Task details
Please give back only the entries that begin at the line containing "Rank the categories" and stop after the line containing "Калорийность, Белки, Жиры, Углеводы", replacing "categories" with "items" and changing nothing else.

Material for this exercise
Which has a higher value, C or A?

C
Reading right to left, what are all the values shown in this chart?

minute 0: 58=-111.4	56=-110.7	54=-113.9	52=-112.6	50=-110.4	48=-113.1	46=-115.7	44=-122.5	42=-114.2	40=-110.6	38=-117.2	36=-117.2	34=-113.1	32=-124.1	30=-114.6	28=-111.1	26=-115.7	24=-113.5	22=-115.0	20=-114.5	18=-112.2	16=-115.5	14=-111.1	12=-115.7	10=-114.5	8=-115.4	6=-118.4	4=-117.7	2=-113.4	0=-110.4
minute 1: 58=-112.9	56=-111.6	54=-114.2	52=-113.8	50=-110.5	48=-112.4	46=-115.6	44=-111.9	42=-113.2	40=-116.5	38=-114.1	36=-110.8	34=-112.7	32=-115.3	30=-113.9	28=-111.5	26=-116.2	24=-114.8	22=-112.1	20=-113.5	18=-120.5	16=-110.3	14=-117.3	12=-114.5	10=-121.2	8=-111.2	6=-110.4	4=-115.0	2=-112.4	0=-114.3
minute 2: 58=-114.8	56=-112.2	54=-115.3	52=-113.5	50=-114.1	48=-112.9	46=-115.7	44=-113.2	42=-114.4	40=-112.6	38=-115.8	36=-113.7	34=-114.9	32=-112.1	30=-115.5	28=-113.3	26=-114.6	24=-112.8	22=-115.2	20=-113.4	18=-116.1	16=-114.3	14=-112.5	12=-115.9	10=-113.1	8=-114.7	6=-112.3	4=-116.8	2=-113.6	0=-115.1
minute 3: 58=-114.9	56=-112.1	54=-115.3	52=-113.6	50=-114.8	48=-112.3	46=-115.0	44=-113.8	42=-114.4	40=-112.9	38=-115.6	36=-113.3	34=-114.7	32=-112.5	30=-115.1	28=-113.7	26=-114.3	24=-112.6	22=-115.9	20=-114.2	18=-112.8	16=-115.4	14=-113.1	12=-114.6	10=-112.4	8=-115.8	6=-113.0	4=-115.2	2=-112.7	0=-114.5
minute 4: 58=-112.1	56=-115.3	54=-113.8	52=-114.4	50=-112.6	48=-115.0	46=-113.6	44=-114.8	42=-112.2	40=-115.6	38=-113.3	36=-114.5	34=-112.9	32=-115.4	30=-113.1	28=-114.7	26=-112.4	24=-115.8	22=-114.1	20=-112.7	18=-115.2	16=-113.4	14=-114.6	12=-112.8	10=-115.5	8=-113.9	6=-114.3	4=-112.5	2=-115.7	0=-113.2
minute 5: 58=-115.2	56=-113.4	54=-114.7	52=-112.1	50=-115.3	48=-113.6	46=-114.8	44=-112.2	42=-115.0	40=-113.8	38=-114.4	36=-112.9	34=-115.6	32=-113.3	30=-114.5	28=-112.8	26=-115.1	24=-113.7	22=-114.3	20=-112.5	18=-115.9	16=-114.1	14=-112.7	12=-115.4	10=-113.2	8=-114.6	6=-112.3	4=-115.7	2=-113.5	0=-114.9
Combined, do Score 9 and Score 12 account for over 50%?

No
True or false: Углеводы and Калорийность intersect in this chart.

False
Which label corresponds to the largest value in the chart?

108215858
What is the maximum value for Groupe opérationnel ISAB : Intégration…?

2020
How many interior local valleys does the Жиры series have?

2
---
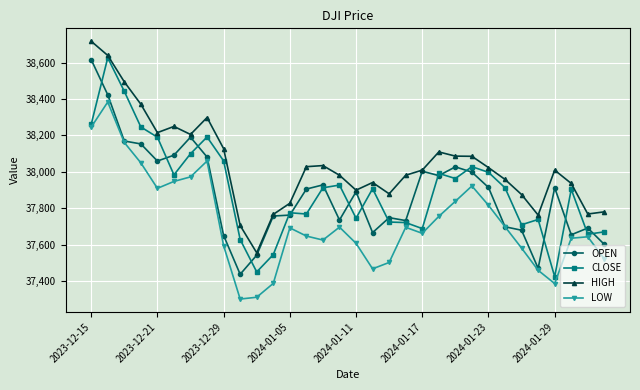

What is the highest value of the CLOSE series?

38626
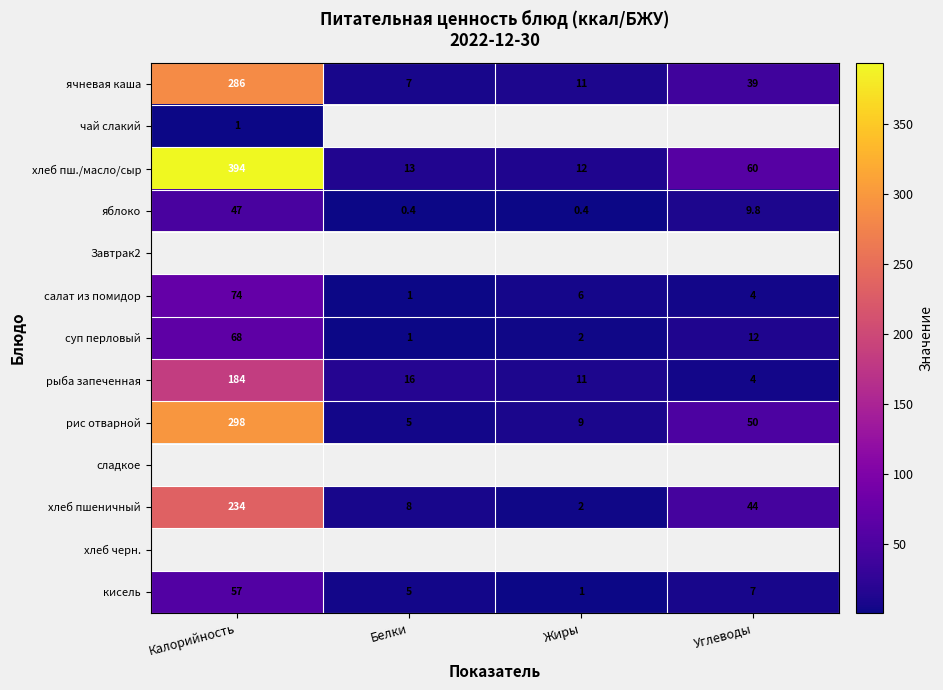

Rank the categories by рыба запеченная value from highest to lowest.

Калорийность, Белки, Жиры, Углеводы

Response to this task
Rank the items by рыба запеченная value from highest to lowest.

Калорийность, Белки, Жиры, Углеводы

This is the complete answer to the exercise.